I have not used a power supply that works like this; most low voltage DC power supplies will show full voltage on the load terminals with nothing connected. As mentioned in the comments, maybe it's a safety feature. (If so it's a little surprising to me, since 12V is pretty safe, I could see this making more sense with 120V...)

But going with this presumption that this is a safety feature, where the transformer cuts voltage in a no-load condition, my first guess would be that implies one (or maybe even both) of the conductors between the power supply and the first light are broken. Maybe they got damaged somehow while decorating, maybe someone drove a stake in the ground and hit a conductor.

If the wires were in tact to the first light, you would have a load. If the fault was downstream from the first light, you'd get at least one or some lights working.

The simplest way to test this would be to run a test cable across the yard from the power supply to the first light and see if everything works.
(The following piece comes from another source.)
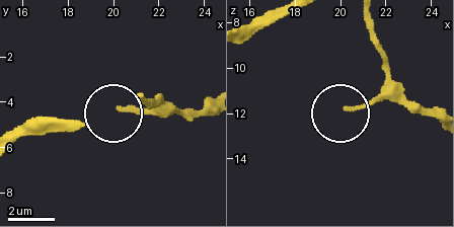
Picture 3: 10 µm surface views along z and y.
Look: pieces 6 µm at (20.4, 4.3, 11.8).

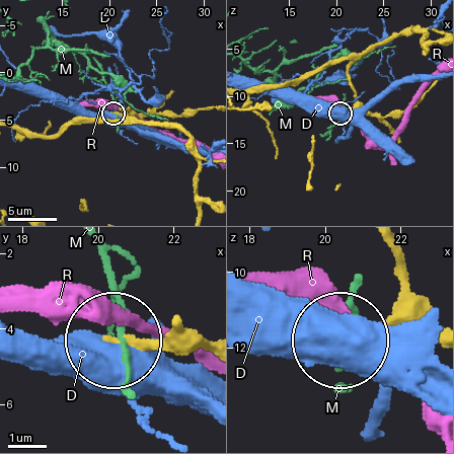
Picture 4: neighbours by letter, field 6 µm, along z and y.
Leave. D, M and R are other cells; it runs along (174, 327), (120, 337) in picture 4; none of them fits.

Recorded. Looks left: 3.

  • Since the first few feet of wiring aren't buried, I was able to test from the transformer to the first light by disconnecting the wire from the transformer and pulling it over near the first light. Then I used a multimeter to test the connection from the start of the wiring to the first light socket. Each side of the wiring had a solid connection to one side of the socket. But the first light doesn't work ... strange.
    – arlomedia
    Nov 7, 2018 at 0:38

I finally figured out what was wrong here. The light bulbs burn out often in this system. And apparently when one bulb burns out, the rest of the set stays lit, but when a few burn out, the whole set turns off. Maybe this is due to the load detection function that turns off the power when no wiring is connected. Anyway, I changed all the bulbs and now everything works again. The fact that it stopped working after installing holiday decorations must have just been a coincidence.